The “Pig” dispute caused investors in another film, Sunshine Women’s Choir, which released on 31 December and has broken the box office record for a local film in Taiwan, to make similar accusations against Chan, who is the film’s producer.  

Chan hit back with a statement issued through a Hong Kong law firm denying any irregularities and threatening to sue for defamation. 

“The recovery of film box office returns and cross-border distribution in Mainland China involve authorized contractual chains, box office reconciliation, financial processing, cash flow payment nodes, and related administrative review procedures. In practice, these are relatively complex,” the letter said. “Before the facts and accounts are confirmed, any arbitrary inference that any party has intentional delay, refusal to process, or other illegal circumstances is truly unfair.”

Lee was contacted by ContentAsia but declined to comment.

Speaking to ContentAsia, Chan offered further insight into the complications of releasing foreign films in PRC. 

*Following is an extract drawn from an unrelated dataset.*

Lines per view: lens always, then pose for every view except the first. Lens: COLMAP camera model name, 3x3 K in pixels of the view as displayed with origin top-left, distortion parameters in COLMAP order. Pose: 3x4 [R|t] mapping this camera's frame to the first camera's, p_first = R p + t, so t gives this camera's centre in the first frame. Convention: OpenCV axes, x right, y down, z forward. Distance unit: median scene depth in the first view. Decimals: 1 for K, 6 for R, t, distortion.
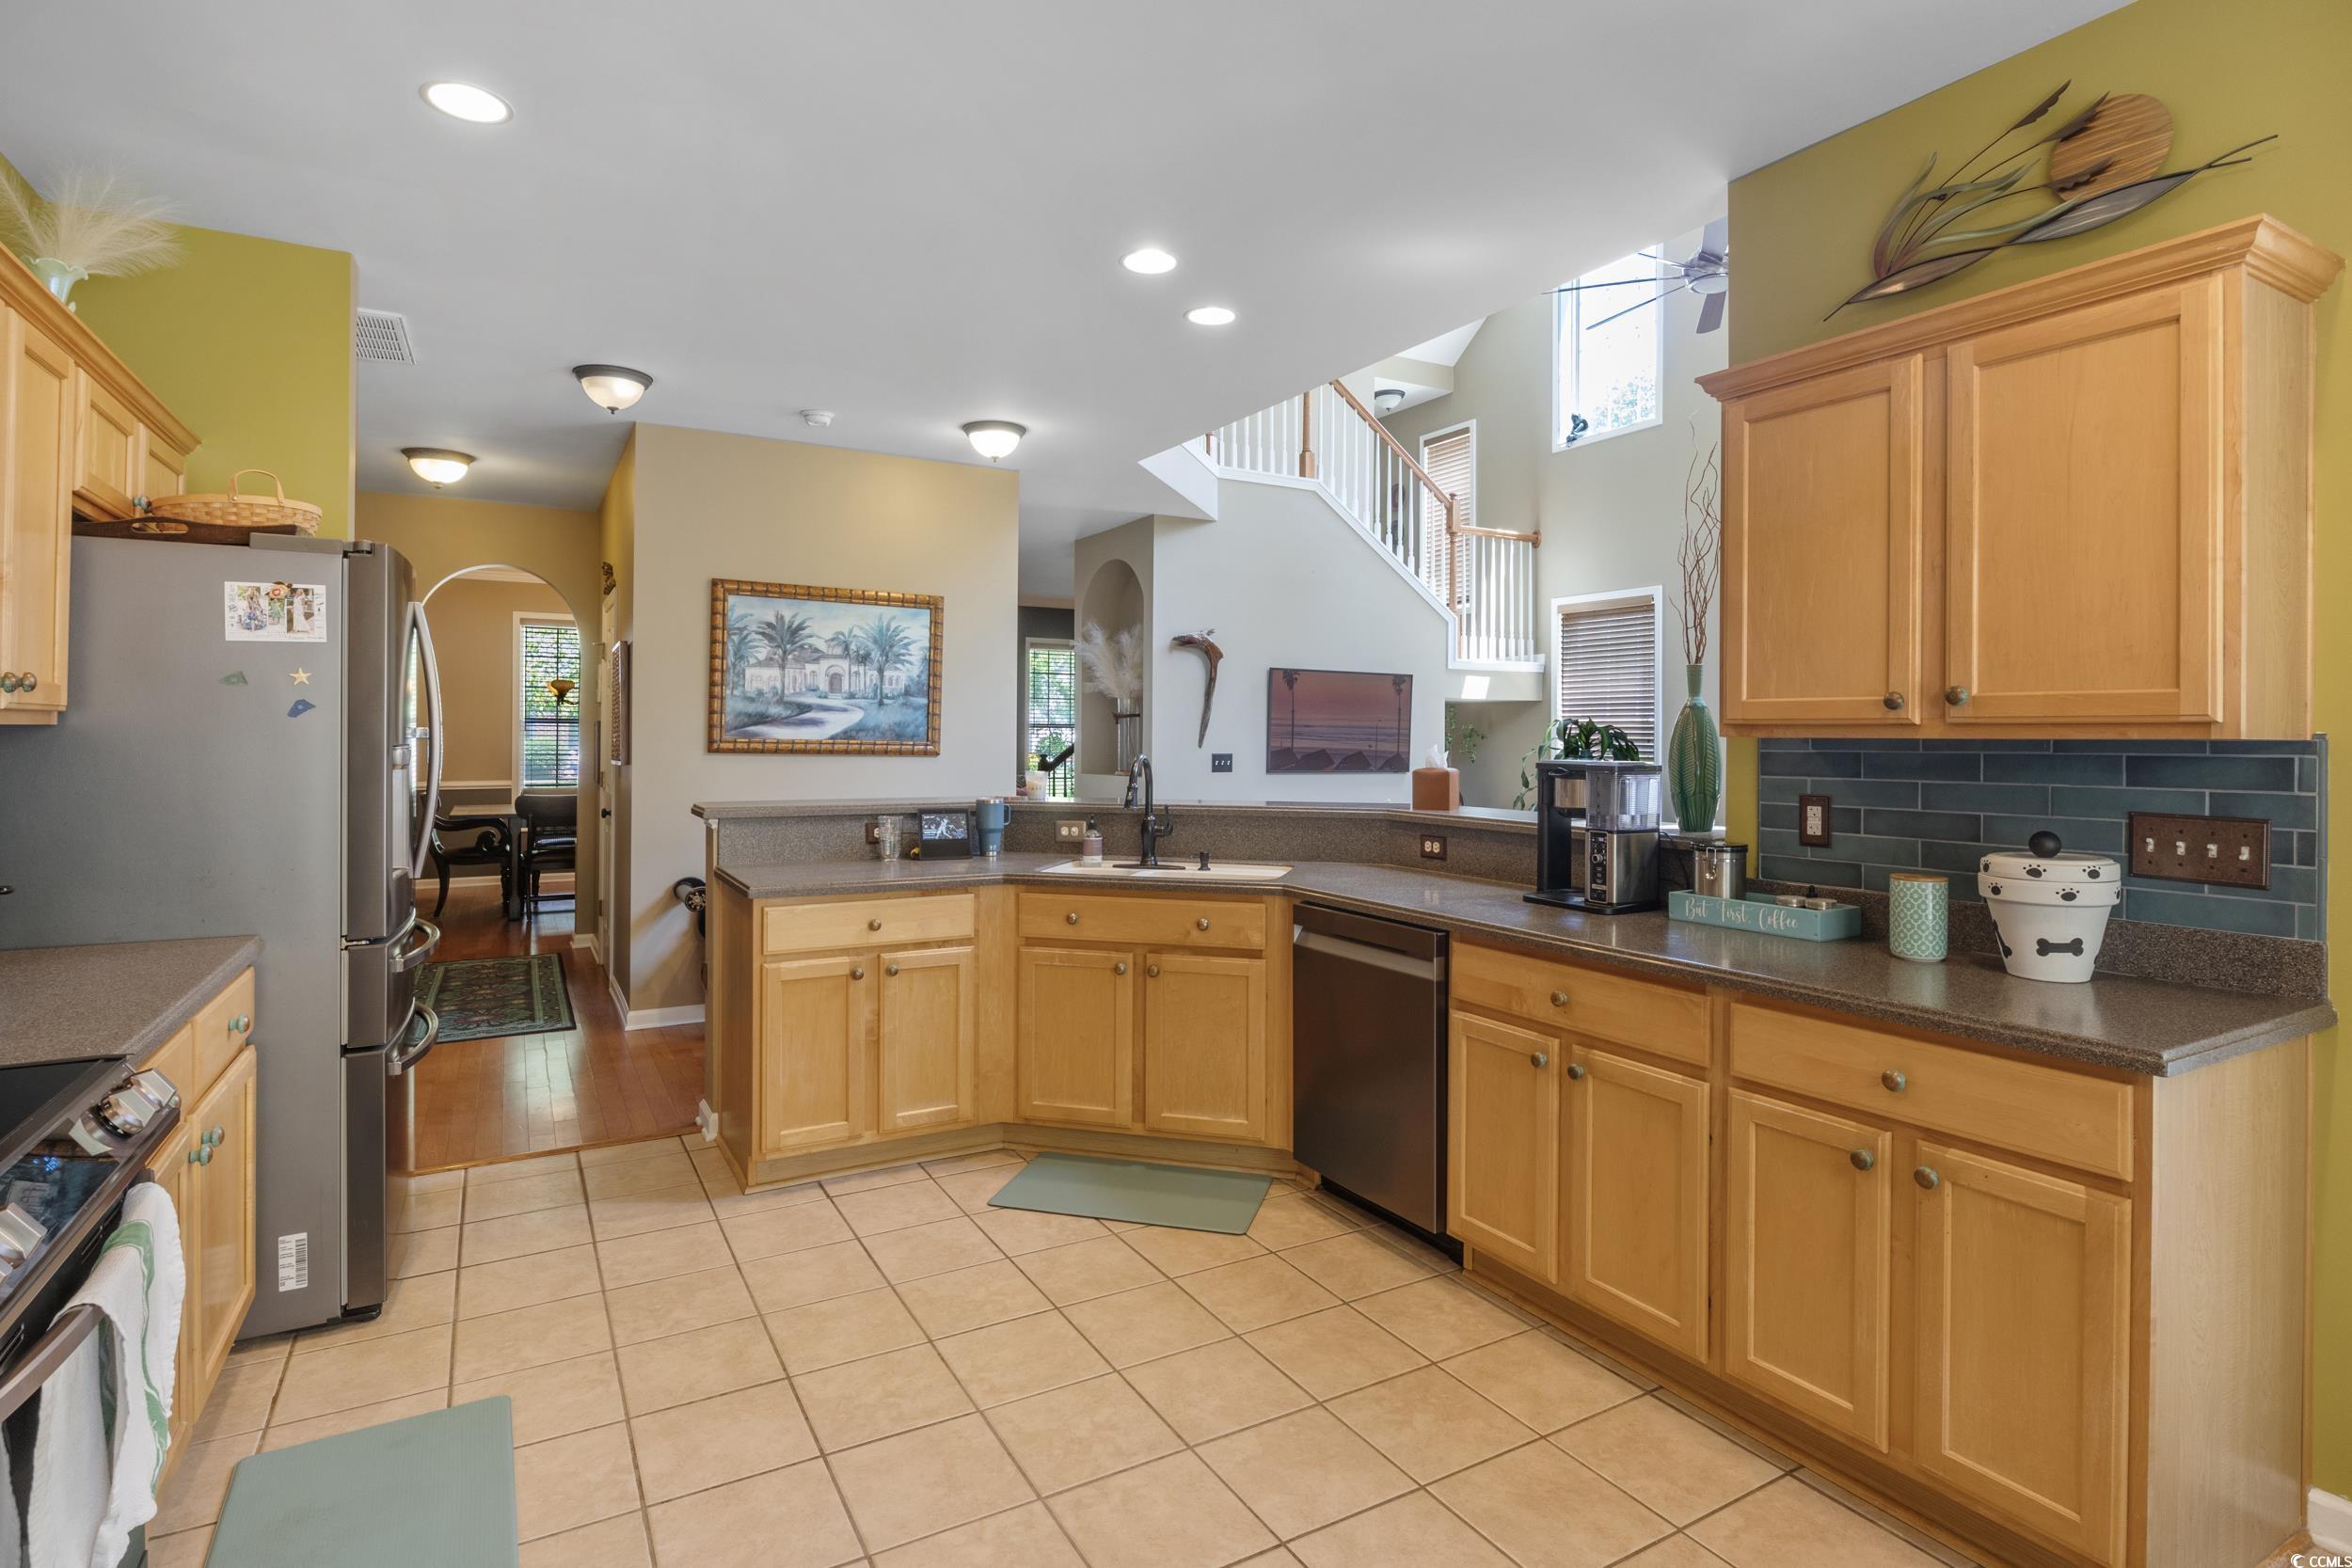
lens RADIAL K [[1172.0, 0, 1199.5], [0, 1172.0, 734.2], [0, 0, 1]] dist [-0.012711, -0.002623]
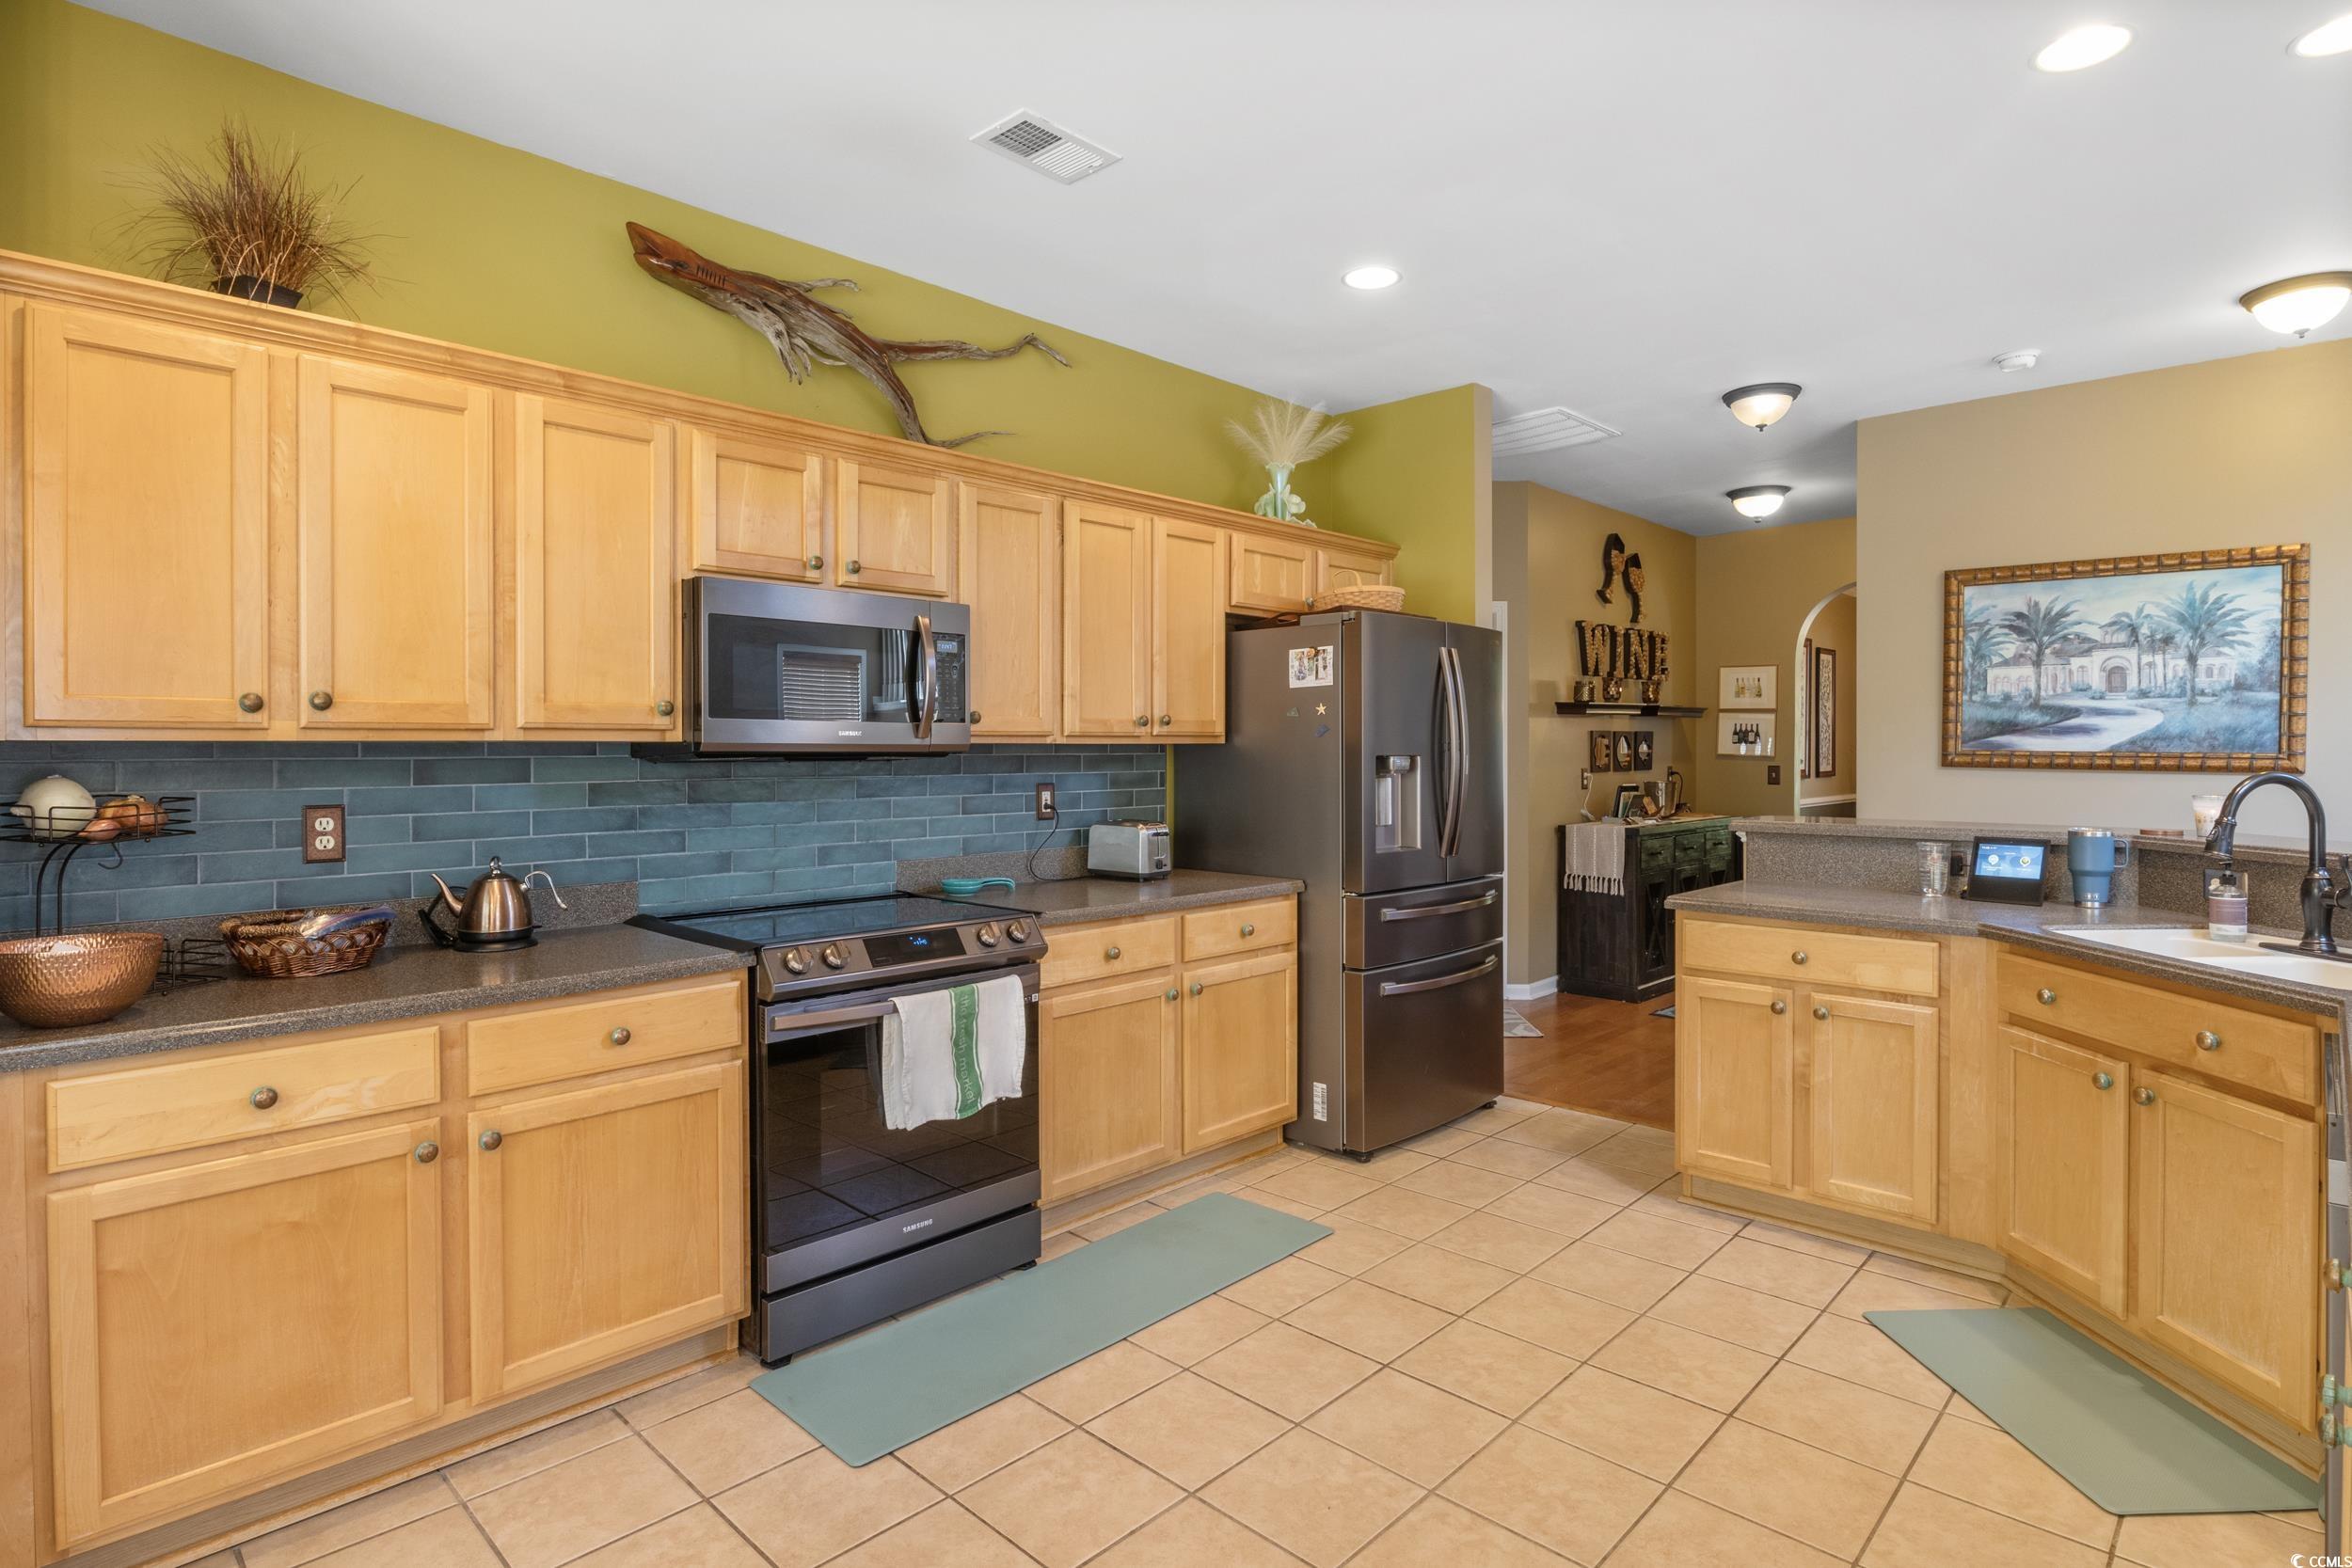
lens RADIAL K [[1203.4, 0, 1178.4], [0, 1203.4, 767.9], [0, 0, 1]] dist [-0.022270, 0.000970]
pose [[0.263576, 0.008876, -0.964598, 0.306356], [0.006000, 0.999923, 0.010841, 0.003438], [0.964620, -0.008645, 0.263502, 0.195399]]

A majority of China’s 34 annual revenue sharing import quota slots go to the biggest Hollywood studio titles. Most independent and foreign films, including “Pig”, are licensed on a flat-fee or one-time payment basis. Because of the film’s unexpected and outsize success, Chan says he has been retroactively negotiating with the film’s PRC distributors for a bonus. 

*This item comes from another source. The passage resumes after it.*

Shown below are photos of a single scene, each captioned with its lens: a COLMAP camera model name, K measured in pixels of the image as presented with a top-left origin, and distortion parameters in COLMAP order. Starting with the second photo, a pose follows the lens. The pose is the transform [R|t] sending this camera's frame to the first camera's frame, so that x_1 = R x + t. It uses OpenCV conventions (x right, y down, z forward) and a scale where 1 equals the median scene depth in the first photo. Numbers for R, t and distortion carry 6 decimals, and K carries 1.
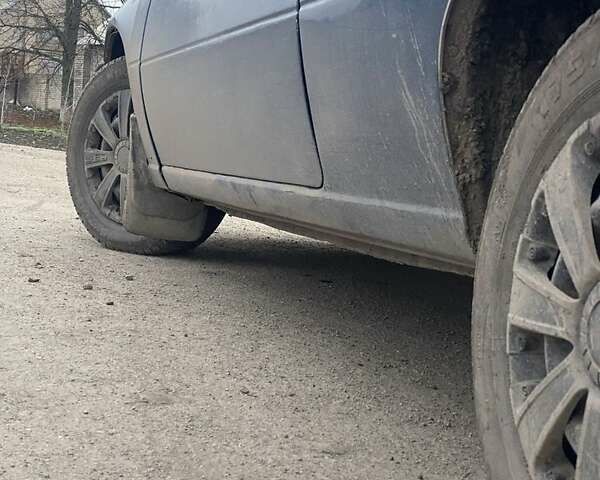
lens RADIAL K [[1119.9, 0, 300.0], [0, 1119.9, 240.0], [0, 0, 1]] dist [0.106454, 0.226834]
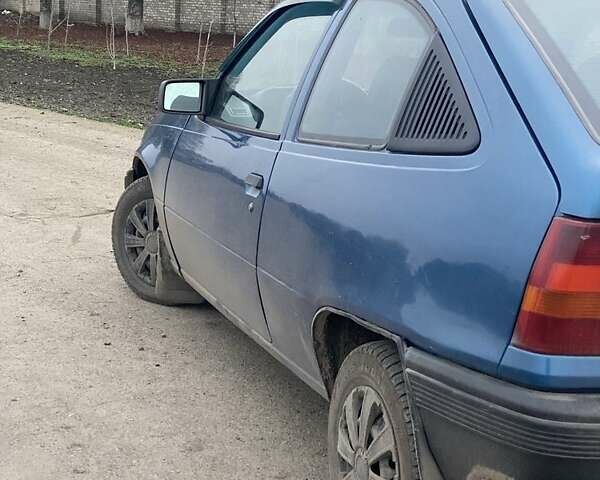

“We are dealing with grey areas and are discussing an amount that is flexible. [The distributors] have paid some, but not all”, Chan said.
Chan, who is normally based in Hong Kong and has longstanding business connections in the PRC, denied that he had gone into hiding.  
In the separate case of Sunshine, Chan said that the film is still playing in Taiwan theatres and that exhibitors have not paid all that is likely to be owed to the distributor or producer. 

It is currently unclear how the two separate disputes will be resolved, but next week’s Far East Film Festival in Udine, Italy, could be decisive. Chan confirms that he will be present as a member of the festival jury. Lee is expected to attend as producer of the Golden Horse Film Awards best narrative feature winner, A Foggy Tale.